Regarding the choice of these 3 modes, the ability to program timing and duration combined with the directional modes (ie, transverse and torsional phaco) allow the surgeon to have highly elegant control and precise ultrasound power delivery.
Femtosecond laser-assisted cataract surgery (FLACS) is another technology that has resulted in increased efficiency in nuclear disassembly. FLACS allows the surgeon to decide the pattern of lens fragmentation.

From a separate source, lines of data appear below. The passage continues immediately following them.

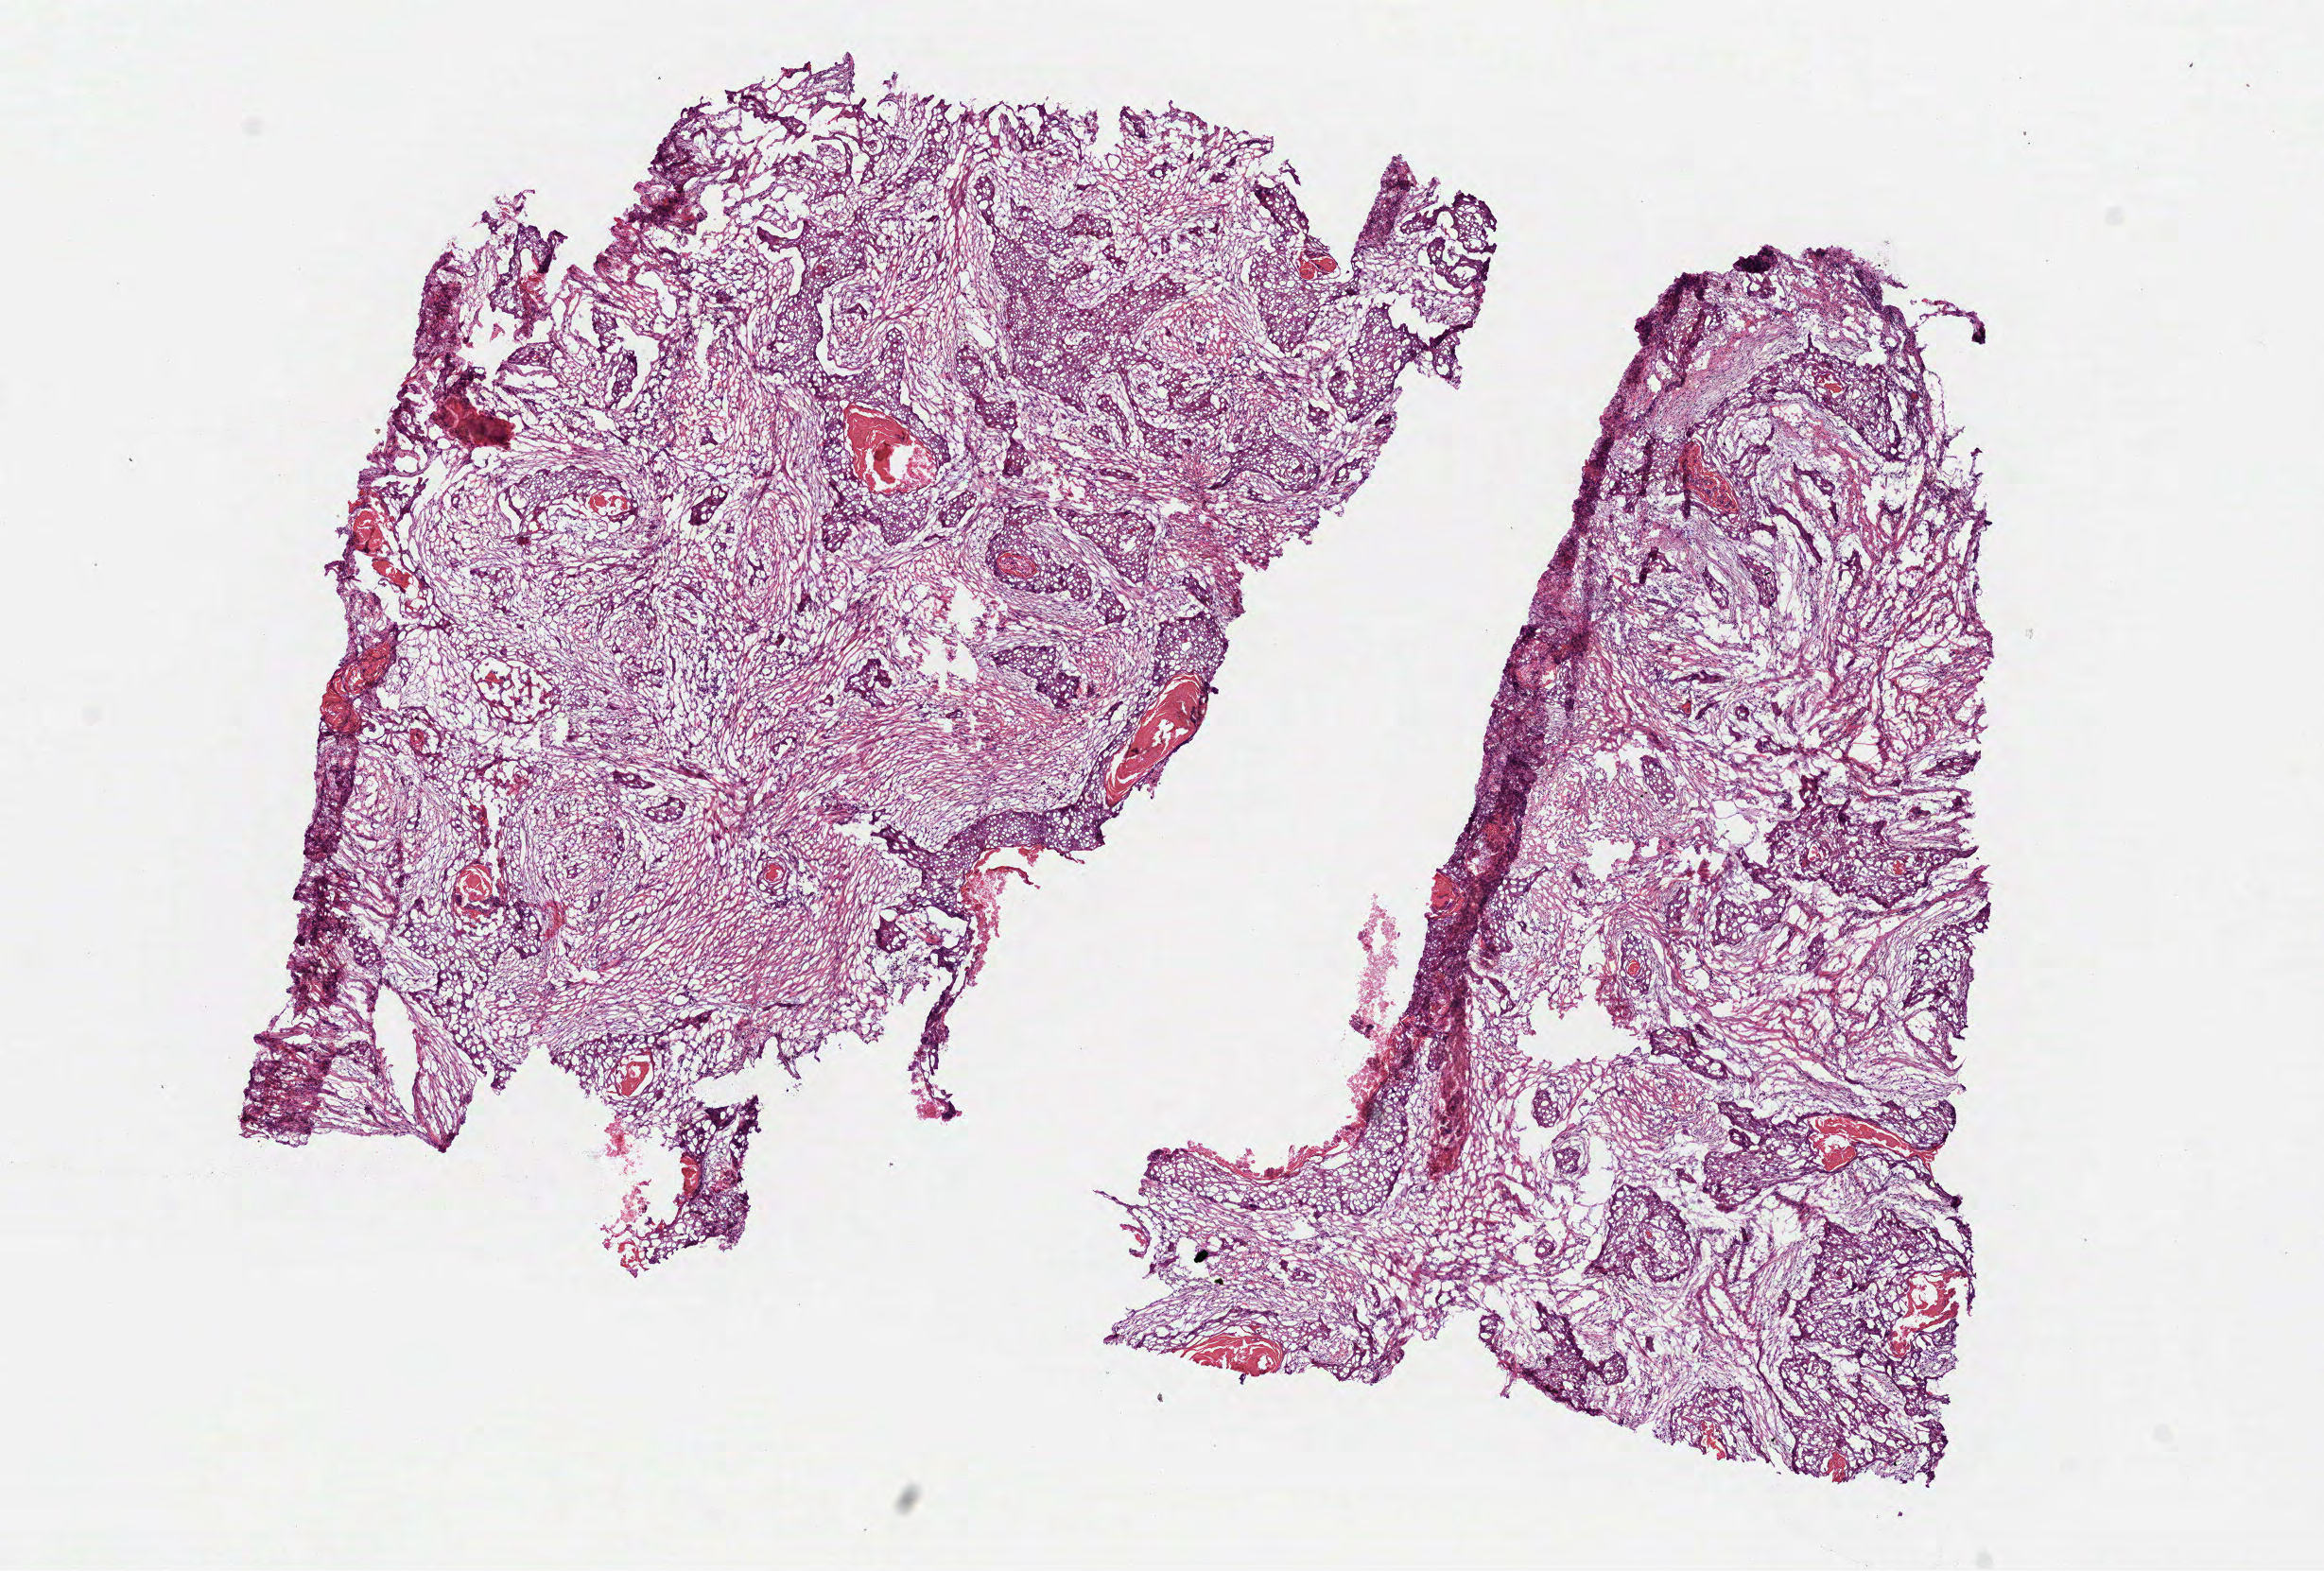
Digitized H&E tissue section (whole slide) — a low-resolution overview of the entire scanned area, about 9.9 x 6.7 mm (from a 40x scan). Frozen section from the bottom of the tissue portion. Sample: primary tumour, head and neck. Male patient; age at initial diagnosis 71 years. Composition of this section per pathologist review: tumour cells 93%, tumour nuclei 66%.
Diagnosis: Squamous cell carcinoma, NOS.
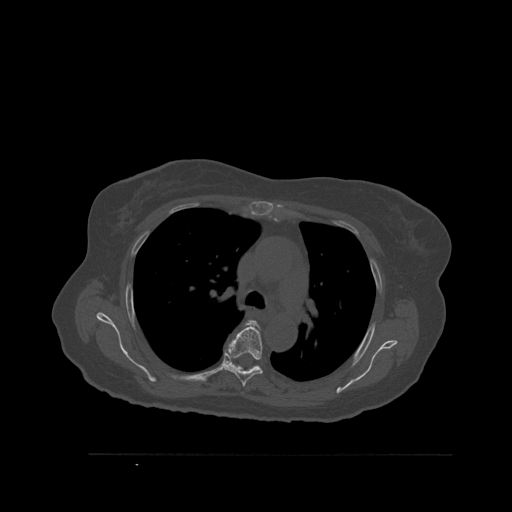
CT including the spine, one axial slice; slice 393 of 527 in the series (ordered by position); bone window (W 1800 / L 400 HU); 512 × 512 image matrix, field of view 470 × 470 mm. Patient: female, 73 years. Case-level facts recorded for this patient, not image findings: primary cancer: breast; vertebrae with lytic lesions (as recorded): L2.
Outlined on this slice (semi-automatic segmentation, software-assisted and operator-edited):
- T4 vertebra: bounding box (x1, y1, x2, y2) in pixels: (249, 321, 256, 324)
- T5 vertebra: (223, 322, 262, 387)
- T6 vertebra: (227, 363, 261, 371)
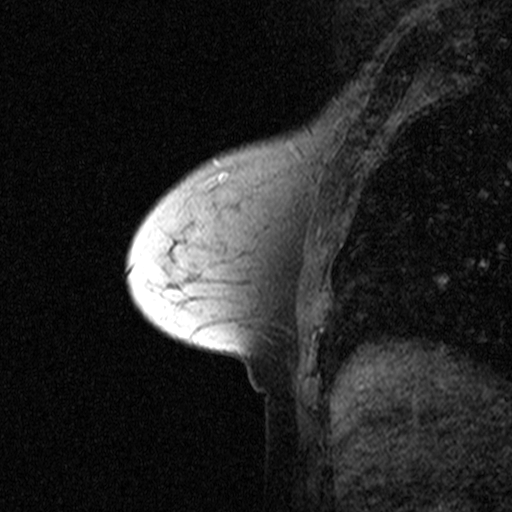
Breast MRI (dynamic contrast-enhanced), one sagittal slice; dynamic contrast-enhanced study with each time point stored as its own series, time point 2 of 3 at this slice position (early post-contrast, ordered by acquisition time); 1.5 T; TE 4.5 ms, TR 11 ms; 512 × 512 image matrix, field of view 200 × 200 mm. Patient: female, 53 years. From the clinical record (not read from this slice): setting: breast cancer imaged before/during neoadjuvant chemotherapy; receptor status: HR-positive, HER2-negative.
Annotated regions visible in this slice (semi-automatic segmentation, software-assisted and operator-edited):
- analysis volume of interest (the breast-tissue region the enhancement analysis was run in; not a lesion): bounding box <170,150,277,273> (left, top, right, bottom; pixels)
- tumour enhancement mask (voxels above the 90 % enhancement threshold inside the analysis volume of interest): <223,176,228,180>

The femtosecond pretreatment significantly reduces the effective phaco time compared with conventional phaco surgery, thus reducing loss of endothelial cells and allowing faster visual rehabilitation.
FLACS works through photodisruption, which vaporizes the targeted tissues. This is similar to the mechanism of phaco, but it occurs at the near-infrared wavelength, which is not absorbed by optically clear tissues.
This laser is focused to 3 microns and is especially useful for targeting specific depths. The waves dissipate approximately 100 microns from the targeted tissue, and the endothelium is not affected.
Using FLACS to create the quadrants, there is no need to phaco to sculpt the lens; the surgeon can go directly to removal of the quadrants after nuclear disassembly along the lines created by the laser.
As a result, lower total energy is used in the eye, making nuclear removal easier. The disadvantages of FLACS for experienced highvolume surgeons are the cost, increased surgical time, and minimal long-term enhanced visual outcome.
However, FLACS may be advantageous for use in brunescent cataracts of patients with Fuchs’ dystrophy. There are many means of modulating phaco power to achieve outstanding results in cataract surgery and provide the best patient care.